I wrote this post before reading the book. The MANIAC was incredible. I deeply enjoyed it, as did everyone else in our book club. It’s exactly the kind of bizarre, ambitious book that’s very, very rare amongst hype-machine products.
Of the books mentioned in this paragraph I’d have to say that I liked Luster the most. The writing and storytelling were self-assured, without any of the surface gleam that writers often resort to in order to get a reputation as ‘great stylists’. Both the characters and the racial politics were very nuanced, and as a fuck-up and disappointment myself I definitely related to the portrait of the ‘bad’ Black girl—the one who’s not a credit to her race or her position in life.
In this it strongly resembles the crisis of peer review in academia—where it’s become increasingly difficult to find mid-career professors willing to ‘put in their dues’ by reading other peoples’ manuscripts.
My least favorite genre of Substack comment is when someone tells me, “Thus has it always been, and thus it always shall be.” Then they say something like, oh, in 1926, Arrowsmith won the Pulitzer instead of The Great Gatsby. Essentially, that it's foolish to expect the literary-critical apparatus to reward stuff that's actually good. But let's take that argument to its logical conclusion: are we saying that in all times and in all places, the literary apparatus is equally good at recognizing virtue? No, obviously there are differences. Look at the Pulitzers. Virtually winner from 2000 to 2009 was a readable and rewarding book. Over the following ten years, only two or three were even readable, much less rewarding. I think there are years when everyone takes seriously their responsibility to find and reward great literature, and there are years when people seem much more concerned for passing fashions. (Also, I liked Arrowsmith a lot. My third favorite Sinclair Lewis novel).
If someone wants notes from me, I’ll usually do it for free, even if they’re a stranger, since I sort of admire the chutzpah.
This was really good, and I don't say this because I was mentioned. This has been on my mind as well. One can't really resent the "hype machine" because it simply doesn't work. I think it began failing, for a variety of reasons, when we hit the 2020s. Even old novels that were considered flops by the standards of how much they were hyped were, by today's standards, quite successful - I am thinking of Garth Risk Hallberg's "City on Fire" which was a good but not great book and never made back its advance *but* was elevated enough to be discussed and debated in the fall of 2015. Tom Wolfe reviewed it in the Times. Lorentzen panned it. For a few months, it unquestionably "mattered."
------------------------
> [Apply what you read]
1 – According to the passage, which book won the Pulitzer in 1926 instead of The Great Gatsby?
2 – Recast the paragraph of the passage that begins "Of the books mentioned in this paragraph" as a short bulleted list that keeps its main facts.
3 – Extract word for word the part of the passage that begins at the words "I wrote this" and stops after "amongst hype-machine products.".
The items are material separate from the passage.
------------------------
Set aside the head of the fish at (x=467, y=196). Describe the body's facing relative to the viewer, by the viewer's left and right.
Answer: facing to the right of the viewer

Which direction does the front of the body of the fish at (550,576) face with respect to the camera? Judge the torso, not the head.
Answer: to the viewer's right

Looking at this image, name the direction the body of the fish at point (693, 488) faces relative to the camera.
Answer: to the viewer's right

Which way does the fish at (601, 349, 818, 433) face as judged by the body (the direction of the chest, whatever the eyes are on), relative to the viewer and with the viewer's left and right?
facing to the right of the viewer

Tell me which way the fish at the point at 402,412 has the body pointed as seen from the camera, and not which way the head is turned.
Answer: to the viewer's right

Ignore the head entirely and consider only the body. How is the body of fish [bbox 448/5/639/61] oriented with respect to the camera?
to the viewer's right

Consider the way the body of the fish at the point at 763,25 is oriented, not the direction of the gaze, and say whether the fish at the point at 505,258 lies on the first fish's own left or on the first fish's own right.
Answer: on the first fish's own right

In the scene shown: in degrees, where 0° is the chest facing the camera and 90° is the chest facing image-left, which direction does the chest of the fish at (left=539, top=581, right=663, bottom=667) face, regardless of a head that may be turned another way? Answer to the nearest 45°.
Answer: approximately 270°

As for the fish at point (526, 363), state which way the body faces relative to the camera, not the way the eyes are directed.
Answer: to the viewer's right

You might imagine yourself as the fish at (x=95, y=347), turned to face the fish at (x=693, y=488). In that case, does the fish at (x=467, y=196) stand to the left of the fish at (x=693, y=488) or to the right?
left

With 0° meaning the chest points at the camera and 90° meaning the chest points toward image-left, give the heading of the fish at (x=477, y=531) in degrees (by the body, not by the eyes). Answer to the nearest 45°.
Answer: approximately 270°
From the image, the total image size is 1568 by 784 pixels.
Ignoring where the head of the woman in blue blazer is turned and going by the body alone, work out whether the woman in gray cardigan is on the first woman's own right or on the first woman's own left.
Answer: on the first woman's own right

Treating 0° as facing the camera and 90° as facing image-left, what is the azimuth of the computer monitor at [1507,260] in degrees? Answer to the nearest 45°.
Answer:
------------------------
> [Answers to each task]
1 – Arrowsmith won the Pulitzer in 1926 instead of The Great Gatsby.

2 –
- Of the books mentioned, the writer liked Luster the most.
- Its writing and storytelling were self-assured, with none of the surface gleam writers often use to gain a reputation as "great stylists."
- Both its characters and its racial politics were very nuanced.
- As a self-described disappointment, the writer related to its portrait of the "bad" Black girl who is not a credit to her race or her position in life.

3 –
I wrote this post before reading the book. The MANIAC was incredible. I deeply enjoyed it, as did everyone else in our book club. It’s exactly the kind of bizarre, ambitious book that’s very, very rare amongst hype-machine products.